Celebrating 100 Years of Oakland Technical High School
Eleanor Tomsovic Parker ’44
Memories of Oakland Technical High School during
The World War II Years of 1941-1944
When I received an email from the OTHS Centennial Story Committee asking alumni for stories of our high school days, I eagerly dragged out my big cream-colored scrapbook crammed with memorabilia from my Tech Hi days. After graduating from the 9th grade of Westlake Junior High School in June 1941, I entered Oakland Technical High School’s tenth grade in the fall of 1941.
I remember distinctly Monday, December 8th, marching down the hall for a special assembly in the auditorium (where the library is now), to hear the radio address by President Franklin Delano Roosevelt describing December 7th, , when Japan bombed Pearl Harbor, as “a day that will live in infamy” and declaring the United States at war with Japan.
In spite of ration books for food and gasoline, blackouts and security measures, our school faculty and administrators worked hard to give us an excellent education, ensuring also that we still had the fun of sports and social activities. My scrapbook of tickets, programs, and awards—all in purple and gold—attests to those many good times.
Prominently, (first page actually) is my purple silk sash with the diagonal gold letters “T-D-C”, signifying the Tech Delphian Club, a group of the top senior scholastic and athletic girls who planned girls’ events. (Probably the closest we had to a sorority.) We used to wear this sash proudly across our middies at events and meetings. (See front page of the Scribe November 30, 1943 for my article headed “Delphian Doings” featuring my picture as student body Vice-president and President of the Delphians. The article focused on revival of the traditional “Girls Day” with a circus carnival 4-7:30pm in the Girls Gym.)
Oh, yes, those famous (infamous?) middies. I’ve copied the wording in an article in the Scribe from 1941 about our agreement for girls to wear middies (white or blue) and black pleated skirts four days a week. While only one day a week we wore what we chose, most of us stitched darts into those shapeless middies to create figure-hugging masterpieces!
Over the years only two of my school things that were truly affected by wartime have frustrated me:
• Girls Athletic League: I always loved sports and participated in every sport every season,
earning my felt block T and winged T. But at 1200 points, instead of my silver T Pin, I
received a small card that says:
“This entitles you to your twelve hundred points pin when it arrives. C’est la guerre!”

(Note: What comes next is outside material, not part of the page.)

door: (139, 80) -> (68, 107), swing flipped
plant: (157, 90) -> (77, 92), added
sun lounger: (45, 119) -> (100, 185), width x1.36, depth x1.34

• Senior Memories: Like metals, book stock and Lucky Strike green—all had gone to war!
Our 1944 Senior Memories is 1/8” thick, covers of light card stock.
I found many other papers such as a carbon copy of the Senior Prophesy written by top scholar Marilyn Baas, a pencil copy of the pairs for our Senior Ball, and even my War Ration Book. What a treasure trove is my school scrapbook!
TECHNICAL HIGH GIRLS RETURN
TO MIDDIES, SKIRT UNIFORM
Middies and skirts are again the regulation dress of Technical High School girls. After months of wearing informal sports clothes. the girls were required to return to the uniforms. For many previous years, middies and skirts have held their place in the lives of Tech girls. Due to economic pressure and the rise in price of clothes, it was decided by the Delphian Board, Technical girls’ representatives, to wear the regulation clothes. “Uniformity of dress,” Miss Anna Ruth Wilder, Dean of Girls, said, “seems to encourage and promote friendliness among students.” “With everyone wearing the same thing, there is little chance of cliques forming, and snobbishness resulting,” Miss Wilder declared. “Many of these girls and their parents have written letters to us requesting that we adopt the middie and skirt plan once again, until the war is over and prices of materials return to normal.” Several girls expressed their reaction to the middie rule, and among them were Betty Jane Christensen, girls’ vice-president: “I don’t see why some of the girls object to middies. They always look so neat, and with a variety of different ties and sweaters a monotonous appearance can be avoided.” Eleanor Tomsovic, sophomore president, “They sure save a lot of trouble when the question of clothes arises.” Elaine McCoy, Assistant Editor of the Senior Memories: “I didn’t want to wear middie at first, but now it really seems good to be wearing them again.”